目的:本文介绍了一种新颖、紧凑、可解释的脑电图数据分析神经网络xEEGNet。它是完全可解释的,并通过减少主要参数来减少过拟合。方法:作为开发模型的应用用例,我们重点研究了常见痴呆疾病,阿尔茨海默氏症和额颞叶痴呆与对照组的分类。然而,xEEGNet广泛适用于涉及频谱改变的其他神经系统疾病。我们使用了EEGNet家族中一个简单而流行的模型ShallowNet作为起点。在不影响性能的前提下,对其结构进行分析并逐步修改,从“黑箱”模型转变为更透明的模型。从临床角度分析学习到的核函数和权值,以评估其医学意义。
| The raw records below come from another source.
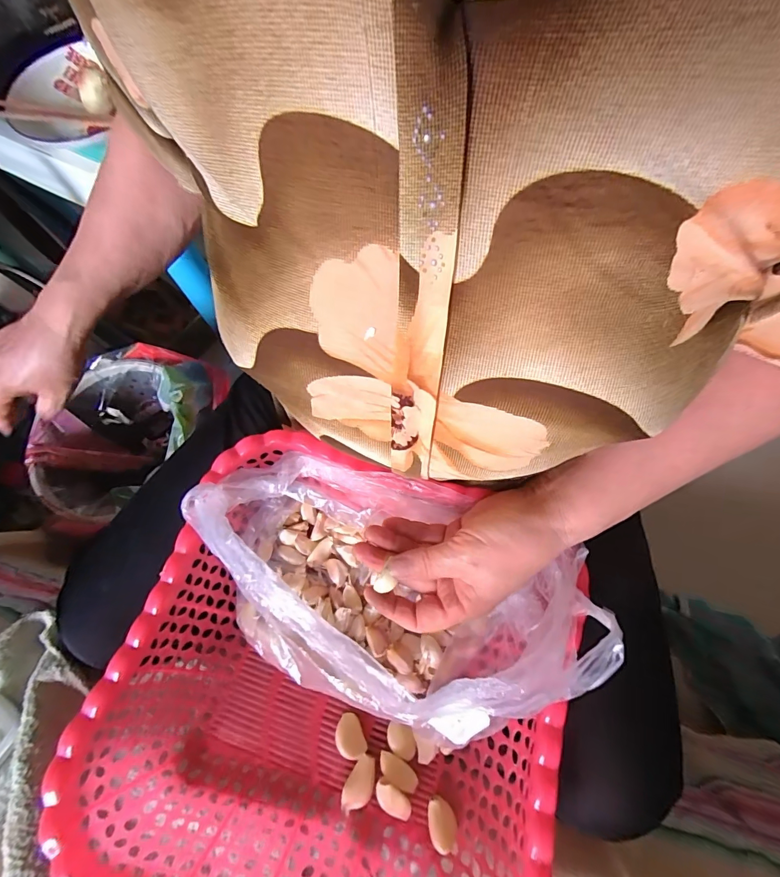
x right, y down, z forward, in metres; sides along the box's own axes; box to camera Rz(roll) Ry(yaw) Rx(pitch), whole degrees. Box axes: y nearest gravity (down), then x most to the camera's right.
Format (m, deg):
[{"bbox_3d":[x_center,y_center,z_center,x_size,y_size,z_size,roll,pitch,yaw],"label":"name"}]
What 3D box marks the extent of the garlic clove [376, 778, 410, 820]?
[{"bbox_3d":[0.002,0.266,0.295,0.029,0.018,0.018,36,78,13],"label":"garlic clove"}]

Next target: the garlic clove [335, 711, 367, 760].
[{"bbox_3d":[-0.032,0.235,0.317,0.020,0.013,0.030,-22,72,-4],"label":"garlic clove"}]

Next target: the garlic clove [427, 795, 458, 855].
[{"bbox_3d":[0.038,0.286,0.298,0.019,0.013,0.031,-2,52,-10],"label":"garlic clove"}]

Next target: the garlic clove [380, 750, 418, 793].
[{"bbox_3d":[0.007,0.255,0.308,0.033,0.011,0.015,29,76,12],"label":"garlic clove"}]

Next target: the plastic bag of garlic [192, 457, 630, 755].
[{"bbox_3d":[0.001,0.112,0.304,0.296,0.164,0.155,20,70,23],"label":"plastic bag of garlic"}]

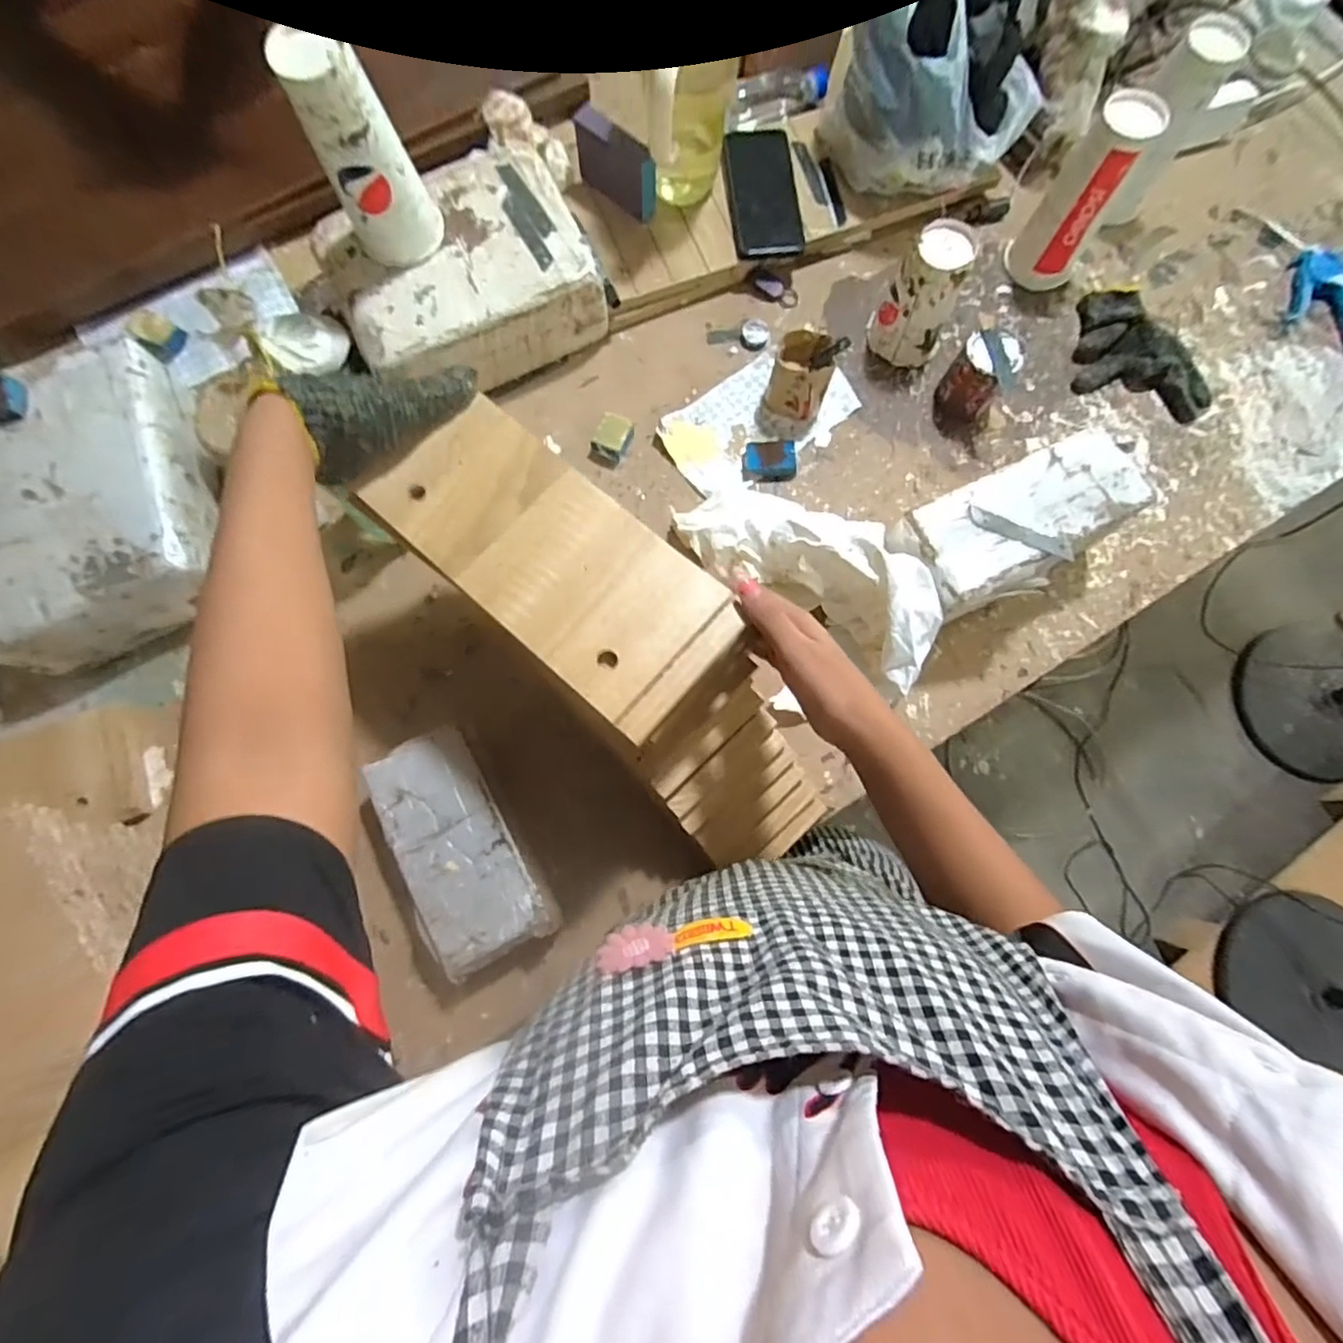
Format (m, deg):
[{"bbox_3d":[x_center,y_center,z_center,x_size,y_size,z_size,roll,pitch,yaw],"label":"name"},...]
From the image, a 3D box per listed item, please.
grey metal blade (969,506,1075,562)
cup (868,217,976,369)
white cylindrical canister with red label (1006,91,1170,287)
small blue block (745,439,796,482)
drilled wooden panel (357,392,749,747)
[{"bbox_3d":[0.319,-0.126,0.561,0.098,0.006,0.022,21,78,1],"label":"grey metal blade"},{"bbox_3d":[0.276,-0.415,0.683,0.072,0.129,0.068,1,78,-3],"label":"cup"},{"bbox_3d":[0.465,-0.532,0.694,0.083,0.175,0.069,33,78,4],"label":"white cylindrical canister with red label"},{"bbox_3d":[0.111,-0.235,0.685,0.055,0.022,0.035,0,78,-3],"label":"small blue block"},{"bbox_3d":[-0.082,-0.081,0.433,0.266,0.011,0.119,41,77,9],"label":"drilled wooden panel"}]

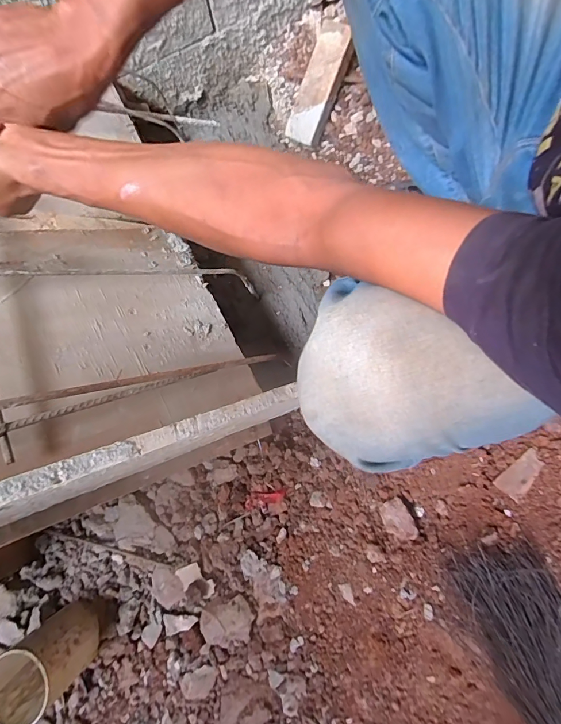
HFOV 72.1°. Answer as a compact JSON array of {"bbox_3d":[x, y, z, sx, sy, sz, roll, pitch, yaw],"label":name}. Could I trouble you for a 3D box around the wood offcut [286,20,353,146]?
[{"bbox_3d":[0.077,-0.551,0.769,0.071,0.029,0.207,25,110,7],"label":"wood offcut"}]

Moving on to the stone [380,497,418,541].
[{"bbox_3d":[0.173,0.234,0.569,0.040,0.039,0.058,-27,78,-1],"label":"stone"}]

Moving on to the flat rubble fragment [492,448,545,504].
[{"bbox_3d":[0.346,0.160,0.552,0.081,0.004,0.037,-37,41,-12],"label":"flat rubble fragment"}]

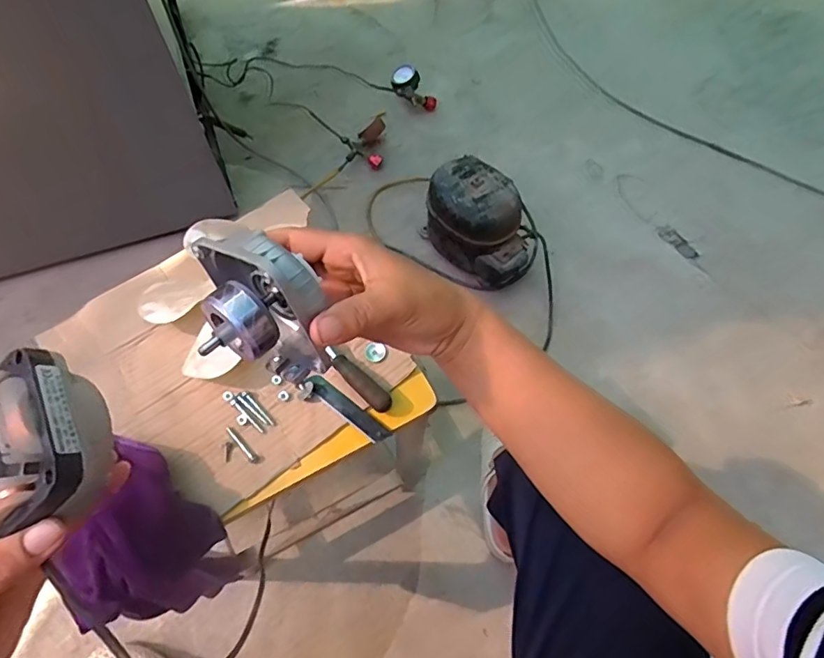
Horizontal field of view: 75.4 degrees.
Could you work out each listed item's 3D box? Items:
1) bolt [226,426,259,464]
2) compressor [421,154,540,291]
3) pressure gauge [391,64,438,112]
[{"bbox_3d":[-0.156,0.106,0.491,0.008,0.004,0.044,-39,73,-17],"label":"bolt"},{"bbox_3d":[0.133,-0.194,1.022,0.228,0.166,0.134,34,68,15],"label":"compressor"},{"bbox_3d":[-0.001,-0.563,1.255,0.077,0.045,0.134,-40,87,-18],"label":"pressure gauge"}]

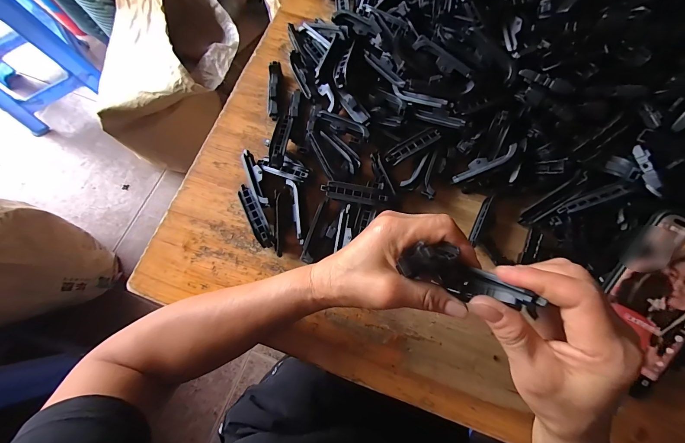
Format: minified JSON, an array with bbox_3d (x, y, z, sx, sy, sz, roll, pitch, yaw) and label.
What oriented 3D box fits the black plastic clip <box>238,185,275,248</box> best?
[{"bbox_3d":[-0.093,-0.005,0.329,0.017,0.019,0.072,-25,76,-7],"label":"black plastic clip"}]

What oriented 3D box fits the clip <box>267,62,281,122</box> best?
[{"bbox_3d":[-0.087,-0.164,0.380,0.014,0.015,0.076,0,74,0],"label":"clip"}]

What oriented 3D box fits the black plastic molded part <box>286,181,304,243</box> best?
[{"bbox_3d":[-0.050,-0.011,0.330,0.010,0.011,0.072,-11,74,-3],"label":"black plastic molded part"}]

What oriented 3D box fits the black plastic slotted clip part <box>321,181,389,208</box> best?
[{"bbox_3d":[0.014,-0.030,0.327,0.073,0.016,0.018,13,74,4],"label":"black plastic slotted clip part"}]

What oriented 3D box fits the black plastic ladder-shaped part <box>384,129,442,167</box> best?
[{"bbox_3d":[0.079,-0.087,0.343,0.066,0.006,0.018,-30,76,-8],"label":"black plastic ladder-shaped part"}]

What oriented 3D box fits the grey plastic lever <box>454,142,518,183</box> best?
[{"bbox_3d":[0.152,-0.062,0.328,0.069,0.005,0.016,-26,75,23],"label":"grey plastic lever"}]

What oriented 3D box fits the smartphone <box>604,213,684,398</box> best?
[{"bbox_3d":[0.288,0.074,0.276,0.077,0.011,0.149,29,98,10],"label":"smartphone"}]

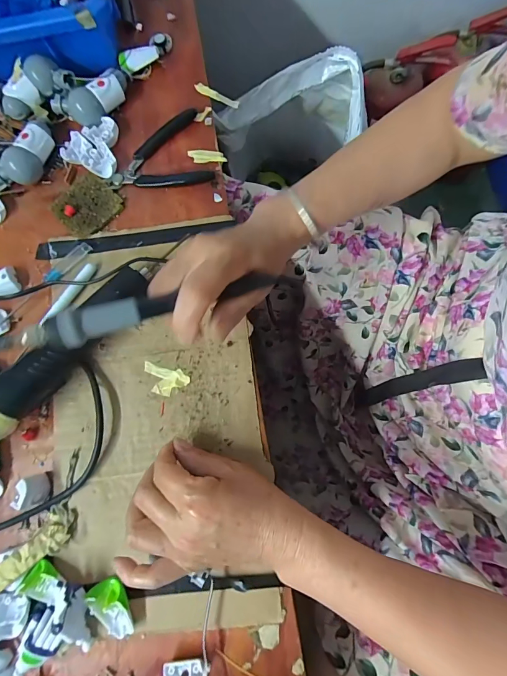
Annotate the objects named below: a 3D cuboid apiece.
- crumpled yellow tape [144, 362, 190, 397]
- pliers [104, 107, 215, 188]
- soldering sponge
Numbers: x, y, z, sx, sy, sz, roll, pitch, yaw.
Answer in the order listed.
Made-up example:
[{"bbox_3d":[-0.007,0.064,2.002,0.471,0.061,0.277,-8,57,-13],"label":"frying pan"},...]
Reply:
[{"bbox_3d":[-0.084,0.040,0.329,0.045,0.004,0.027,12,80,8],"label":"crumpled yellow tape"},{"bbox_3d":[-0.101,-0.202,0.376,0.107,0.010,0.084,-7,78,4],"label":"pliers"},{"bbox_3d":[-0.175,-0.141,0.370,0.062,0.007,0.063,42,85,12],"label":"soldering sponge"}]

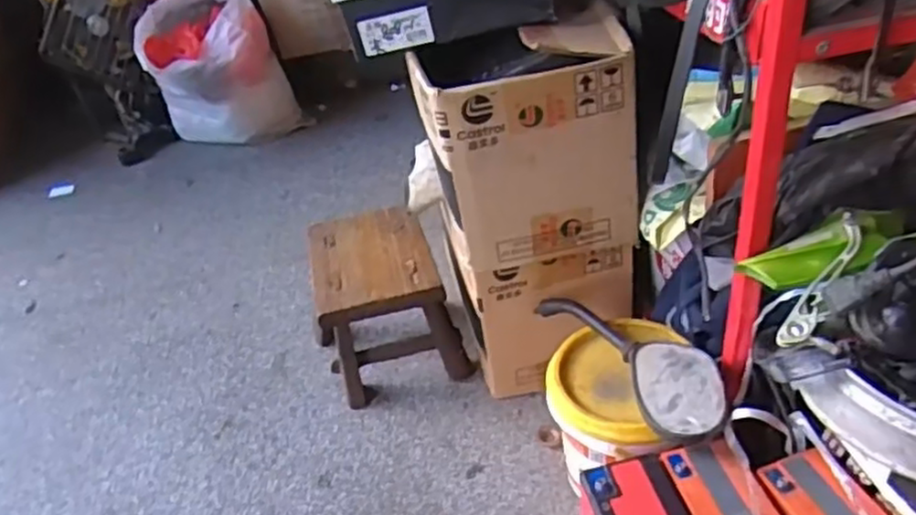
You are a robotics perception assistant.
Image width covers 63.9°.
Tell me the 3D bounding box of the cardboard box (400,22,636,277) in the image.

模型变体,包括ShallowNet和最终的xEEGNet,使用稳健的Nested-Leave-N Subjects Out交叉验证来评估无偏性能估计。使用嵌入的脑电图表示来解释数据分割之间的可变性,按类和集分组,具有两两可分性来量化组区分。通过训练-验证损失相关性和训练速度来衡量过拟合。主要结果:xEEGNet仅使用168个参数,比ShallowNet少200倍,但保留了可解释性,抵制过拟合,实现了可比较的中位数性能(-1.5%),并减少了拆分之间的性能可变性。这种可变性可以通过嵌入的脑电图表示来解释:更高的准确性与测试集控制和阿尔茨海默病病例之间的更大分离相关,而不受训练数据的显著影响。意义:xEEGNet能够过滤特定的EEG波段,学习特定波段的地形,并使用正确的EEG频谱波段进行疾病分类,这证明了它的可解释性。虽然大型深度学习模型通常优先考虑性能,但该研究表明,使用脑电图数据,像xEEGNet这样的小型架构在病理分类方面同样有效。
本文章由计算机程序翻译,如有差异,请以英文原文为准。